*ASSIGNMENT*
Your task is to show every line in the listing below that includes "lines".

*RECORDS PROVIDED*
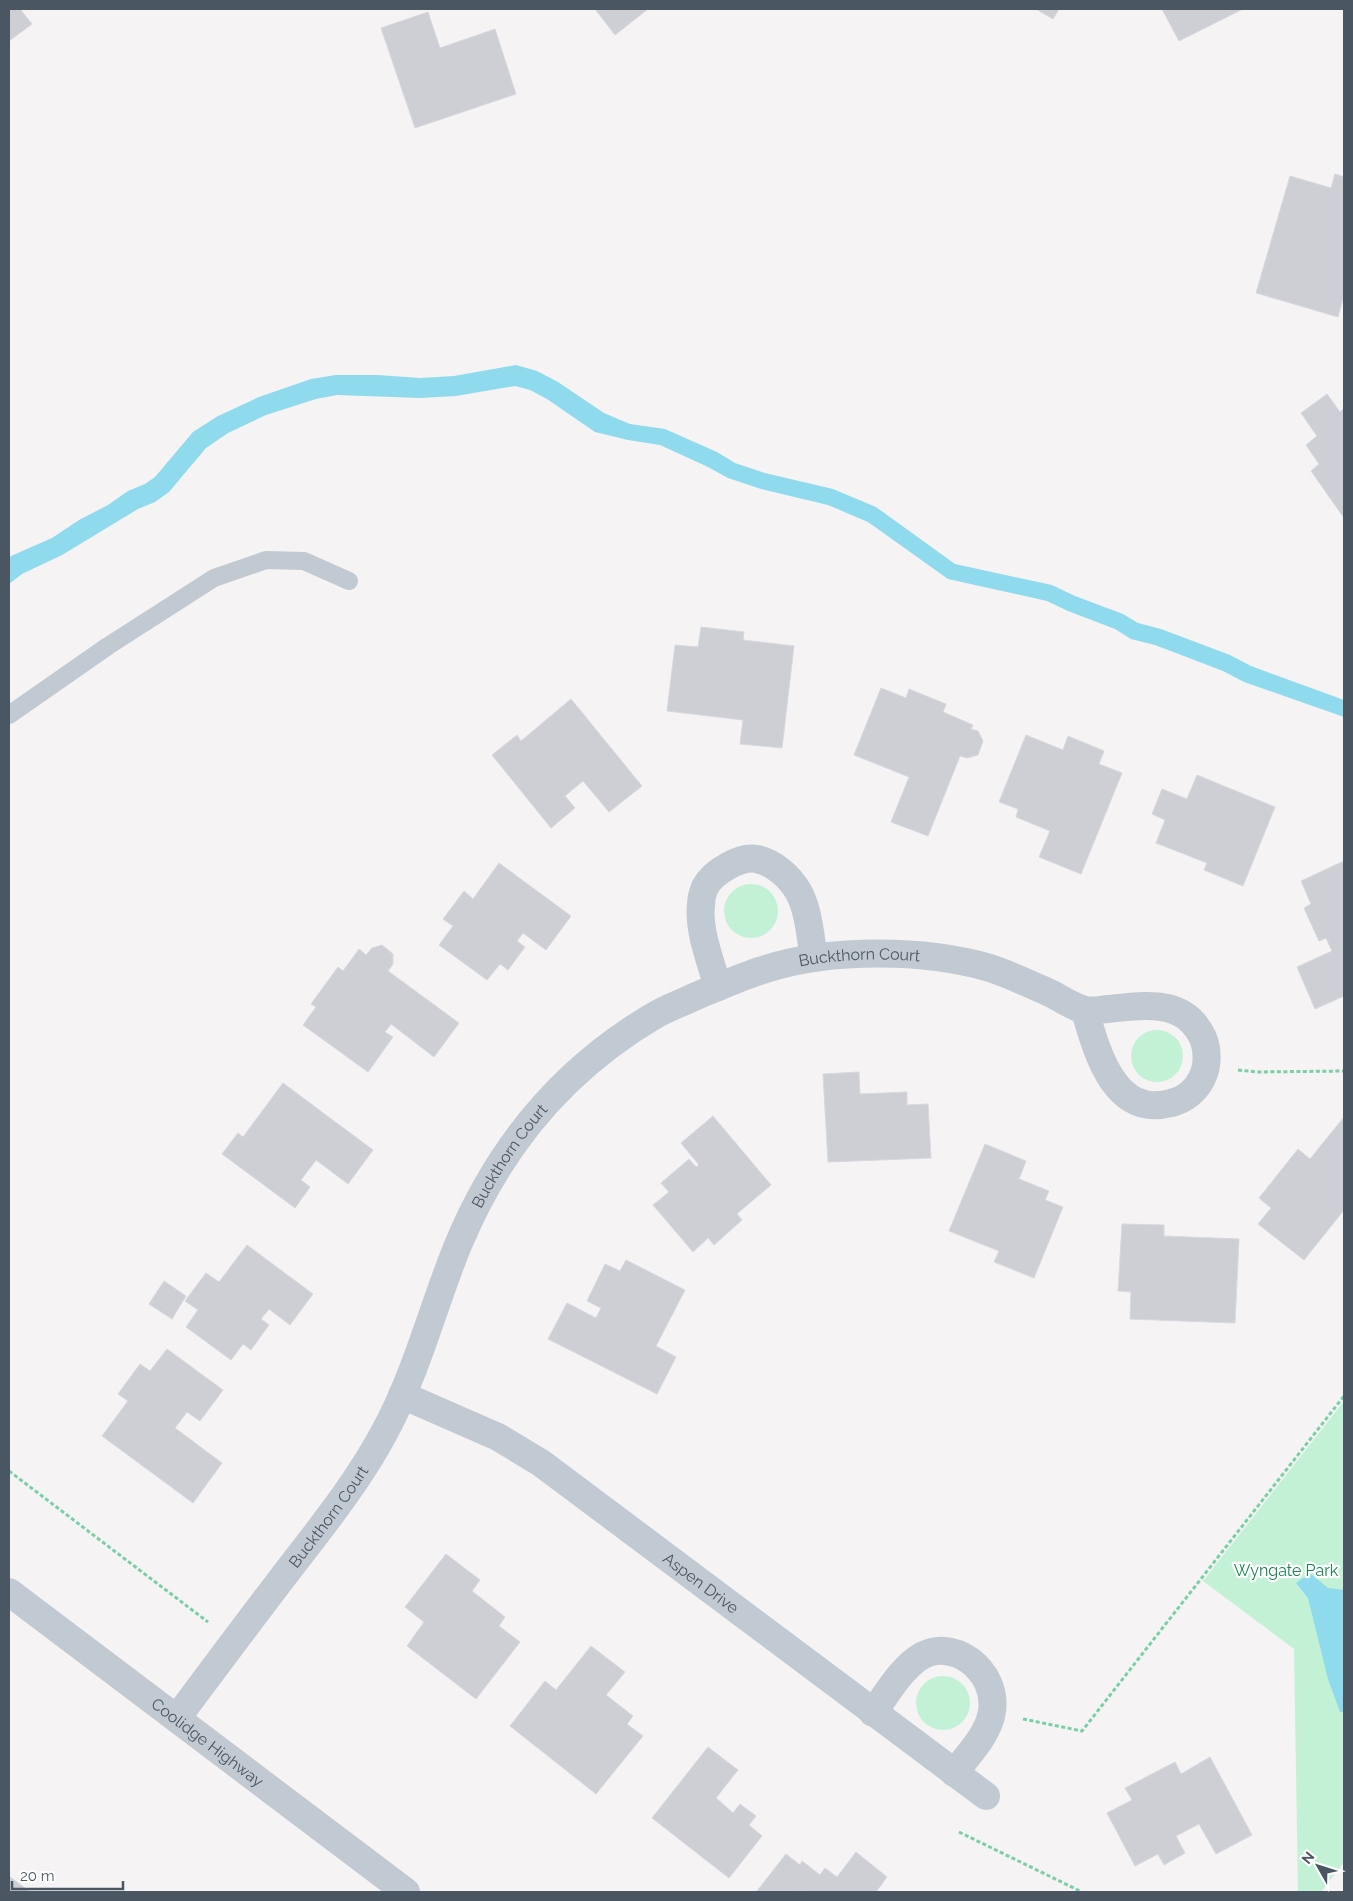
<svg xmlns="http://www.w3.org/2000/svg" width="1353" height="1901" viewBox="0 0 1353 1901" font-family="Raleway,sans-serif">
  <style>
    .green { fill: #c3f1d5 }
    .water { fill: #90daee }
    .building { fill: #cdcfd5; stroke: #d7d9de }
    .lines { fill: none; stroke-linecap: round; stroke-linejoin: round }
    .path { stroke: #7ad0a6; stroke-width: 3; stroke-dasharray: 4 2.5; stroke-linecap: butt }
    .service { stroke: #c1cad2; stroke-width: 18 }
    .minor { stroke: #c1cad2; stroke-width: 28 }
    .tertiary { stroke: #c1cad2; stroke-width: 28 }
    .labels { text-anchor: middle; stroke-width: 4.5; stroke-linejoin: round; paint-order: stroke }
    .street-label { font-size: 16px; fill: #4a5661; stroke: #fff }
    .park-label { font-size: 16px; fill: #17864f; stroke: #fff }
  </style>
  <rect width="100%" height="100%" fill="#f5f3f3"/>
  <!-- green -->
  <g class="green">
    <circle cx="751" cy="911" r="27"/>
    <circle cx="1157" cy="1056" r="26"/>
    <polygon points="1344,1401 1344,1862 1321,1892 1298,1892 1294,1649 1203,1581"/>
    <circle cx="943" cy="1703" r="27"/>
  </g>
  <!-- water -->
  <g class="water">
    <polygon points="516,365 537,371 558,382 604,413 630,424 665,429 717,452 735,463 765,473 833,489 876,507 955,564 1052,585 1075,596 1123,614 1138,623 1161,629 1230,655 1251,666 1344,700 1344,717 1244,682 1223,671 1155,645 1131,639 1115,629 1068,611 1047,601 948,579 868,522 828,505 761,489 728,478 708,467 660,445 628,440 595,432 547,399 530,390 515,386 456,396 420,398 337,395 316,399 266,415 228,433 206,448 169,492 155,502 138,509 62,555 22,574 9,584 9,558 11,556 52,538 79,520 108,505 128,491 145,484 155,477 193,432 218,416 259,397 311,379 336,375 378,375 420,378 454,376"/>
    <polygon points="1310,1573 1328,1588 1344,1590 1344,1712 1340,1712 1328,1679 1308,1598 1296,1583"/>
  </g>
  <!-- building -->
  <g class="building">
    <polygon points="9,9 20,9 32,24 9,41"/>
    <polygon points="595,9 648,9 615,35"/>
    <polygon points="1036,9 1059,9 1053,19"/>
    <polygon points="1162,9 1243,9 1179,41"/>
    <polygon points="428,12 440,48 495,29 516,94 415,128 381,28"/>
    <polygon points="1335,174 1344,177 1344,295 1338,317 1256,293 1290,176 1331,188"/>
    <polygon points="1327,394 1340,412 1344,408 1344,518 1311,471 1319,464 1306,445 1317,436 1301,413"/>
    <polygon points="701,627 744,632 743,640 794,646 782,748 740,744 743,720 667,711 675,645 698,647"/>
    <polygon points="881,688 906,698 909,689 946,704 943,712 973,725 971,729 978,731 983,741 978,755 967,758 960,756 928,836 891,822 909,777 854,755"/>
    <polygon points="571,699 642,786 609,812 583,781 565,796 575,808 551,828 492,755 517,735 521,741"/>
    <polygon points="1026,735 1063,750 1068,736 1104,751 1099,764 1122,773 1081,874 1039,857 1050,831 1016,817 1018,809 999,802"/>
    <polygon points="1197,775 1275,807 1243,886 1204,870 1207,863 1156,843 1165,820 1152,814 1162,789 1187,799"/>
    <polygon points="1344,861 1344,996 1315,1009 1297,967 1332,951 1326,938 1319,941 1304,908 1311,904 1301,881"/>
    <polygon points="499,863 571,916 546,950 523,933 517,941 525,947 508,970 500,964 487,980 439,945 453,926 443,919 464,891 473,899"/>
    <polygon points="382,945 393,954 393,964 388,971 459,1023 434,1057 391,1024 385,1032 393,1037 368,1072 303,1025 316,1007 311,1004 338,967 343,971 359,949 366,955 372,948"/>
    <polygon points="859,1072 860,1094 907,1092 907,1105 928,1104 931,1158 828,1162 823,1074"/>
    <polygon points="283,1083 373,1150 348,1184 316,1160 301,1180 310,1187 295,1208 222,1154 238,1133 243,1137"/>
    <polygon points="713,1116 771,1185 739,1212 737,1214 742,1220 714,1245 708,1238 693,1252 653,1205 669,1192 661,1183 689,1159 696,1167 699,1165 681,1143"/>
    <polygon points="1344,1117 1344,1210 1304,1260 1258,1224 1271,1208 1259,1198 1298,1149 1310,1159"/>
    <polygon points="985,1144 1026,1161 1019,1179 1049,1191 1045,1200 1063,1207 1034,1278 994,1262 999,1251 949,1231"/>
    <polygon points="1122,1224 1164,1225 1164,1236 1239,1239 1235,1323 1130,1319 1131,1292 1118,1291"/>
    <polygon points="247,1245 313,1294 290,1325 269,1309 261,1319 269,1325 251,1350 243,1344 231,1360 186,1327 198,1310 185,1301 206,1273 219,1282"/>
    <polygon points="626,1260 685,1290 656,1346 676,1357 657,1394 548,1339 567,1303 596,1318 601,1308 587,1301 605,1264 620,1271"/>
    <polygon points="164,1281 186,1296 172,1319 149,1304"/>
    <polygon points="167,1349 223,1390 200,1421 187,1412 175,1428 222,1463 193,1503 102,1436 128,1401 118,1394 140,1364 150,1371"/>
    <polygon points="446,1554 480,1580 472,1591 505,1617 499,1626 520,1642 476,1699 407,1646 424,1622 405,1607"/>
    <polygon points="591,1646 625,1672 606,1695 633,1716 627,1724 643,1736 596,1794 510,1726 545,1681 556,1690"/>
    <polygon points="708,1747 738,1770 716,1798 733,1813 740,1804 756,1816 749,1825 762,1836 729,1878 652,1818"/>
    <polygon points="1210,1757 1252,1835 1216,1854 1199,1824 1176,1836 1185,1853 1164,1865 1158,1854 1135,1866 1107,1813 1132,1800 1125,1788 1175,1762 1181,1774"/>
    <polygon points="856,1852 887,1877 876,1892 757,1891 786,1854 800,1865 802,1861 820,1875 825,1868 837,1877"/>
    <polygon points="9,1876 30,1892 9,1892"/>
  </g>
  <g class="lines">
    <!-- path -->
    <g class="path">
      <polyline points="1238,1070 1257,1072 1344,1071"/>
      <polyline points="9,1471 208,1622"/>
      <polyline points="1023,1719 1082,1731 1344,1396"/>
      <polyline points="959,1832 1082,1892"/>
    </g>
    <!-- service -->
    <polyline class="service" points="9,715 108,646 214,578 266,560 304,561 349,581"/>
    <!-- minor -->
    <g class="minor">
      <path d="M718,987C711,963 698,930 701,905C701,900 703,892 705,887C713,872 740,856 757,859C774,863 789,876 798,891C809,910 810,936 814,958"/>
      <path id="s1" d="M402,1395L498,1437L541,1463L986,1796"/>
      <path d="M873,1713C886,1695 899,1672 917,1659C952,1634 998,1671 992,1711C989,1734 968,1755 954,1773"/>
      <path id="s2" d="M177,1718C212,1671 247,1624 283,1577C319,1530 356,1485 384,1433C416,1375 433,1306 458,1245C499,1146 564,1068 657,1014C672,1006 688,1000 703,993C724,985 745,975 766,969C831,948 925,949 990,968C1011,975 1032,985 1052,994C1061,999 1072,1006 1082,1009C1090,1012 1099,1010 1107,1009C1144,1006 1184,997 1203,1038C1208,1050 1208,1066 1202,1078C1196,1091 1184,1100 1171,1103C1114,1118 1097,1052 1085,1011"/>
    </g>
    <!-- tertiary -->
    <path class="tertiary" id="s3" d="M9,1592L406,1892"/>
  </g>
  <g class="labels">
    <!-- street labels -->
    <g class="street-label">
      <text dy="6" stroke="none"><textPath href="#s2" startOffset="1078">Buckthorn Court</textPath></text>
      <text dy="6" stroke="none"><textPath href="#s2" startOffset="658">Buckthorn Court</textPath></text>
      <text dy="6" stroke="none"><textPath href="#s2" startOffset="252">Buckthorn Court</textPath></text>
      <text dy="6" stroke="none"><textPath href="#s1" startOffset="355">Aspen Drive</textPath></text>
      <text dy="6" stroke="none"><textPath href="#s3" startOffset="249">Coolidge Highway</textPath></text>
    </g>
    <!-- park labels -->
    <g class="park-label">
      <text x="1286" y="1576">Wyngate Park</text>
    </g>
  </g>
  <!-- border -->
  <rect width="1353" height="1901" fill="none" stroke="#4a5661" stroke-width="20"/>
  <!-- north arrow -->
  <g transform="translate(1318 1866) rotate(309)" stroke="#ffffff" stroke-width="4" paint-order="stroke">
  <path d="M0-4L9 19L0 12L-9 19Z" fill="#4a5661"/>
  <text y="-8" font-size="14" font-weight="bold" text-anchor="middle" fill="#4a5661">N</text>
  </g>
  <!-- scale -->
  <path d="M12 1881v8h111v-8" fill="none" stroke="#4a5661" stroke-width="2.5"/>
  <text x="20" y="1881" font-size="15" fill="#4a5661" stroke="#ffffff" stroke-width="4" paint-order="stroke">20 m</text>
</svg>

*RESPONSE TO THIS EXERCISE*
    .lines { fill: none; stroke-linecap: round; stroke-linejoin: round }
  <g class="lines">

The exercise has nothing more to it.